◆ Trecho da página:
▽

Será que o futuro pode ser somente de freelancers, onde os estúdios teriam suas staffs muito reduzidas e trabalhariam apenas com uma rede de freelas? Quais os motivos que levam os profissionais a se tornarem freelancers e por que isso está mudando o nosso mercado?
Quais os motivos que levam os profissionais a se tornarem freelancers?
Salário fixo vs. orçamento do freelancer – Essa é uma das principais questões que brilha aos olhos dos profissionais que querem se tornar freelancers. Diferente do valor “x” mensal do trabalho fixo, o freelancer recebe o valor todo sozinho, pois a empresa é composta apenas por você, o que pode ser muito lucrativo, com exceção dos trabalhos em que outras pessoas estão colaborando juntamente contigo. Há casos em que se consegue superar o valor mensal do trabalho fixo de mesmo nível com apenas um projeto.
Liberdade – Tecnicamente, sendo um freelancer em tempo integral, é vantajoso você poder trabalhar a hora que quiser. O freelancer é contratado como PJ e não tem comprometimento com um horário fixo, contanto que entregue as demandas nos prazos acordados. E ainda por cima há oportunidades de se trabalhar com diferentes tipos de profissionais, estúdios e projetos, escolhendo quais projetos pegar e como direcionar suas técnicas. Porém, tenha cuidado com a flexibilização do tempo de modo desordenado. Escolha o período do dia ideal para você trabalhar, definindo-o como horário comercial, pois além da parte de produção há também a parte do atendimento; não é recomendado você ficar disponível 24h por dia para o cliente.
A força da marca que o freelancer possui – Criar uma marca própria e ver essa marca consolidada. E essa marca não é simplesmente o seu nome próprio, é interessante criar um nome fantasia para sua marca. É importante investir seu tempo em criar a sua identidade visual, e lá na frente você perceberá o quanto as pessoas se importam com esse seu apreço. Isso gera um pensamento de “se o cara investiu o tempo dele para fazer isso, o que ele fará quando eu pagar ele para fazer isso pra mim?”. Não é por não ter um estúdio que você não tem que investir na sua marca. Esse é o seu apreço pelo próprio trabalho pra fazer algo visualmente atrativo. Lembre-se que o motion design é uma área que envolve design, então o mínimo que se espera do profissional é o branding da própria marca.
Como o mercado tem respondido a essa alta demanda de freelas disponíveis?

△

◆ Informações fornecidas:
▽

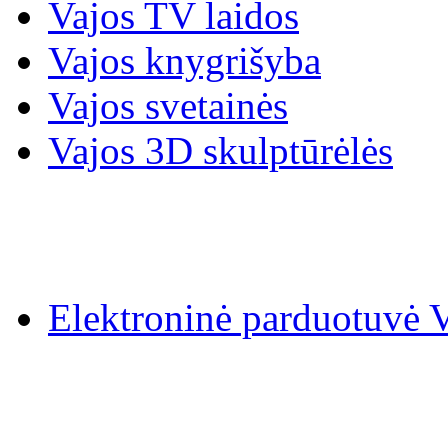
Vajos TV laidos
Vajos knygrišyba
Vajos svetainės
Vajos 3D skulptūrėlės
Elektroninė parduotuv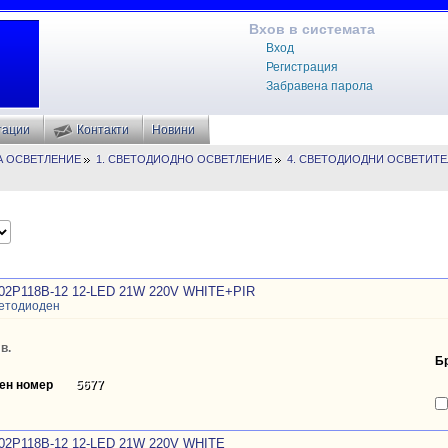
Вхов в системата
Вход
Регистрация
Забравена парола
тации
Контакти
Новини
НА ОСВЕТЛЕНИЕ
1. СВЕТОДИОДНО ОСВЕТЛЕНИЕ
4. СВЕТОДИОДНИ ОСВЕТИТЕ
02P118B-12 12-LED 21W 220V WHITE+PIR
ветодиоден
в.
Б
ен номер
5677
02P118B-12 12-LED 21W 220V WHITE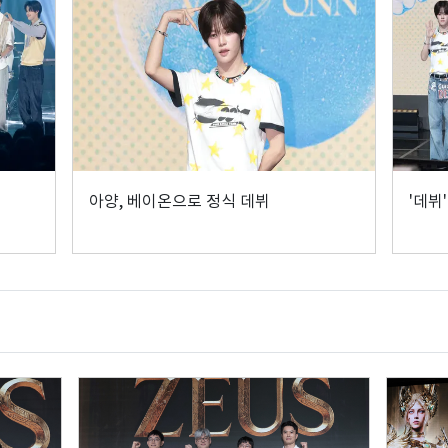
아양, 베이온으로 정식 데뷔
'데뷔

△
▽

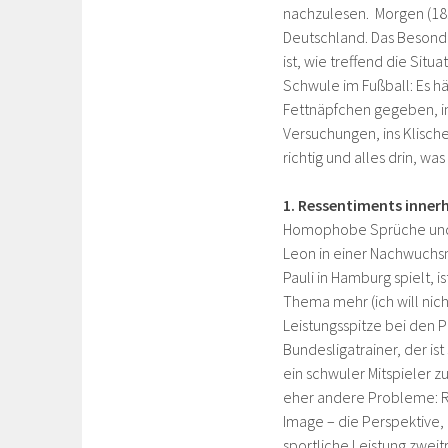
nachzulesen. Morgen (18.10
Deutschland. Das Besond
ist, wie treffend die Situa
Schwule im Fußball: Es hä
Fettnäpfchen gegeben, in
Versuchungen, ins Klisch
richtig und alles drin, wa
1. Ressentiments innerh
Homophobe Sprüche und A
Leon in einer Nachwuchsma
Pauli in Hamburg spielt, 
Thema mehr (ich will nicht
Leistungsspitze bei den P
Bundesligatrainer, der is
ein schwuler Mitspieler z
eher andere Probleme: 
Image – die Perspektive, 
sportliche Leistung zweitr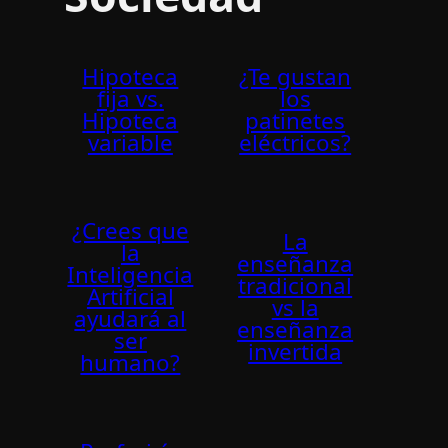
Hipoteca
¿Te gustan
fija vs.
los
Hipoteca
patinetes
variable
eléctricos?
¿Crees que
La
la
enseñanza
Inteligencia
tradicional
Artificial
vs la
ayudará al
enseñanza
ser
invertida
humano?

△

◆ Lista de tarefas:
(1) Reproduza palavra por palavra todo o trecho sobre freelancers, desde "Salário fixo vs." até "apenas um projeto.".
(2) Segundo o trecho sobre freelancers, de que forma o freelancer é contratado?

◆ Respostas das tarefas:
(1)
Salário fixo vs. orçamento do freelancer – Essa é uma das principais questões que brilha aos olhos dos profissionais que querem se tornar freelancers. Diferente do valor “x” mensal do trabalho fixo, o freelancer recebe o valor todo sozinho, pois a empresa é composta apenas por você, o que pode ser muito lucrativo, com exceção dos trabalhos em que outras pessoas estão colaborando juntamente contigo. Há casos em que se consegue superar o valor mensal do trabalho fixo de mesmo nível com apenas um projeto.

(2) O freelancer é contratado como PJ.